The cabinet is to press ahead with plans to cut back excessive executive pay despite a government committee’s recommendations that top salaries should be determined by self-regulation.
Finance minister Wouter Bos said on Wednesday evening that he too would like to leave senior salaries up to the market but that existing agreements are often ignored.
Bos was speaking after the presentation of the long-awaited report by the Frijns committee on corporate governance.
Committee chairman Jean Frijns said he is against bringing in legislation to tackle top people’s pay because it would be too easy to avoid the rules and would damage the investment climate.
Frijns said that self-regulation is the best answer to reducing excessive financial rewards for boardroom staff although he admitted it would take a lot of self discipline from bourse-listed companies.
The committee wants to strengthen the role of supervisory boards in determining bonuses.
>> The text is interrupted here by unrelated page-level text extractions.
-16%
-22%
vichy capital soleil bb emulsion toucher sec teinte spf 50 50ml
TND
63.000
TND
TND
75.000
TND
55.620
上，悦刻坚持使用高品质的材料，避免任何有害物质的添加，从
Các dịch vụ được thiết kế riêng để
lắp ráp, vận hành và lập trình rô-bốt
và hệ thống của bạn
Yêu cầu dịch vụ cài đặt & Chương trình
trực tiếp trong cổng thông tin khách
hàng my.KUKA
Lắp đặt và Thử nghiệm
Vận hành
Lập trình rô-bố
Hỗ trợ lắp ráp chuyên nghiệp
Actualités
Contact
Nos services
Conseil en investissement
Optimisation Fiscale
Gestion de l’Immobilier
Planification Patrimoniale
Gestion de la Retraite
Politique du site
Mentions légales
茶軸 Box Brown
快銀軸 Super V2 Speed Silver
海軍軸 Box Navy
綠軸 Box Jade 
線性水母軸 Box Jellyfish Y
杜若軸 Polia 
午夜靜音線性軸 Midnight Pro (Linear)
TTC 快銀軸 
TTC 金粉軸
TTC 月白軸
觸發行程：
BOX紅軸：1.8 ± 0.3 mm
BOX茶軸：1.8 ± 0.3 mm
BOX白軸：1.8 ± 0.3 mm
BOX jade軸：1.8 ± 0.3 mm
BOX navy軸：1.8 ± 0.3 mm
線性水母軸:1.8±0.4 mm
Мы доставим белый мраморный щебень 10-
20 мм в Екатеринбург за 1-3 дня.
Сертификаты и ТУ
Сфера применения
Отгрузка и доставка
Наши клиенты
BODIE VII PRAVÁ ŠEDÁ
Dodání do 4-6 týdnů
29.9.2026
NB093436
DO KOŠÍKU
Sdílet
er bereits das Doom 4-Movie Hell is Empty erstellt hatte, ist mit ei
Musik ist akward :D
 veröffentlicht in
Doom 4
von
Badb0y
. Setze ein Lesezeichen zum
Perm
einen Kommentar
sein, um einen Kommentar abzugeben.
Bos said he welcomes a stronger role for supervisory boards which would operate as the ‘gatekeeper in the income debate’.
Unions however dismissed the idea of self regulation. ‘When it comes to top salaries, self regulation is just not enough,’ FNV deputy chairman Peter Gortzak told the Financieele Dagblad on Thursday.
The shareholders lobby group VEB said the committee has not got far enough. ‘Relatively large bonuses are being paid for a poor performance,’ a spokesman said.
And employers association VNO-NCW warned politicians against taking ‘populist’ measures.
The committee’s research showed that Dutch executive salaries are in line with those elsewhere in Europe.